Barnes, who has spent a decade building productions across the continent, is not interested in dismantling the optimism. He is interested in sharpening it. His argument is straightforward: attention is not the same as progress, and being noticed is not the same as moving forward.

“We are living through what the world likes to call Africa’s moment,” he writes. “Our music sets the tempo for global pop. Our designers are studied and borrowed from every fashion capital. Our films travel, our writers win prizes, our cities turn up as backdrops in campaigns shot for audiences far from here.” The attention is real. But a moment, he warns, is not a direction.

The heart of Barnes’s critique is an old one, dressed in contemporary urgency: extraction.
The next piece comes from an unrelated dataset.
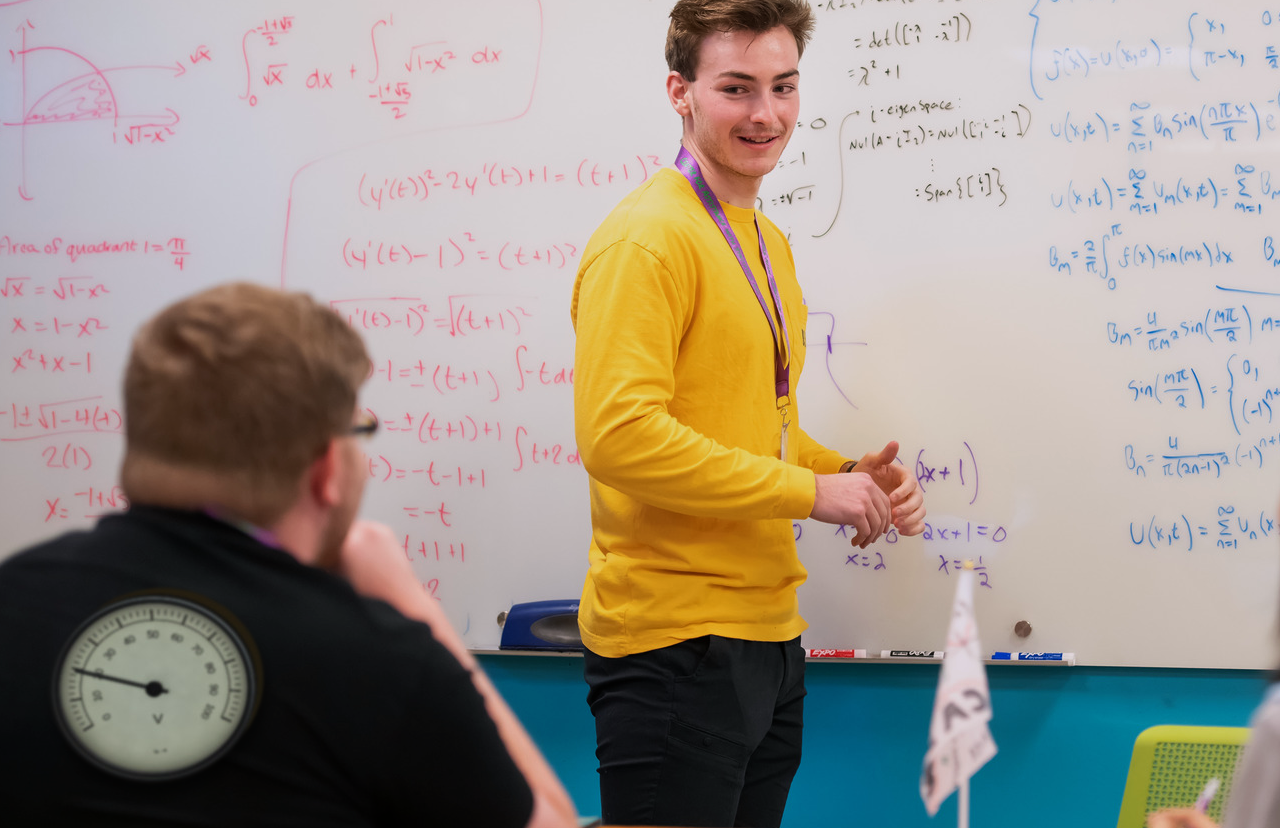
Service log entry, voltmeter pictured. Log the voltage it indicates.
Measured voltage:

For all the talk of partnership and creative collaboration, he argues, “forward” has too often meant the world arriving to take — to take the talent and credit it elsewhere, to take the sound and own the master, to take the image and keep the copyright. “That is not forward,” he writes. “It is extraction with better manners — and a continent cannot build a future on being the world’s most generous, least compensated supplier of culture.”

He has seen the pattern play out repeatedly. A production arrives. Everyone is dazzled by the place, the faces, the light, the effortless excellence of the local crew. The work gets made, and it is often beautiful. Then the cameras pack up, the edit happens in another time zone, the ownership settles into a contract no one here was ever invited to read, and what remains on the ground is a day rate and a story about how Africa is having a moment.
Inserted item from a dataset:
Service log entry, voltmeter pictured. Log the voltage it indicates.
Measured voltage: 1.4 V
What, then, should “forward” actually mean? Barnes is specific. It means ownership — of masters, intellectual property, catalogues, and the long tail of revenue that a good idea generates for decades. It means infrastructure: studios in Accra, Lagos, and Nairobi where work can be finished rather than merely started; financing structures that do not require a flight to London or Los Angeles to be taken seriously; institutions that transform individual brilliance into a sector that employs millions.

It means, too, narrative ownership. “For most of modern history the continent has been narrated by other people, for other people,” Barnes writes. “Forward is the day we tell the story ourselves, and are paid and credited for telling it, and decide for ourselves which parts are worth telling.”
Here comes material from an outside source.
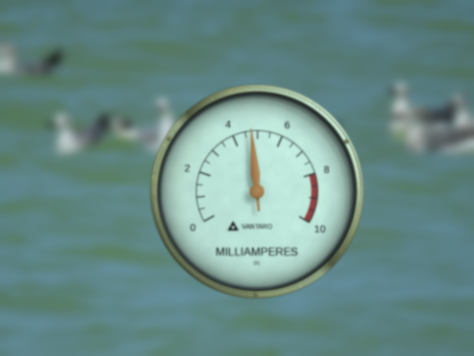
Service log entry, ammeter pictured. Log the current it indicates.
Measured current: 4.75 mA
The essay acknowledges recent progress. The Africa Forward summit in Nairobi, co-hosted by France and Kenya, marked a shift in vocabulary from patronising cultural exchange to genuine economic co-investment, with billions pledged in structural commitments. But Barnes is clear-eyed: billions on paper are a starting gun, not a finish line. A commitment is only as good as the willingness to enforce it.

His closing argument is both a challenge and an invitation. When partners come — and in a year when global attention keeps turning toward Africa, they will keep coming — the questions must change. Not only “what will you pay?” but “what will you build?” Not only “will you feature us?” but “will you leave capacity behind?” Not only “can we appear in your story?” but “can we own a share of the one we make together?”

“Forward, if the word is going to mean anything at all,” Barnes concludes, “can only mean” an Africa that owns what it makes, finishes what it starts, and sets its own price. It is a vision that demands more than applause. It demands architecture.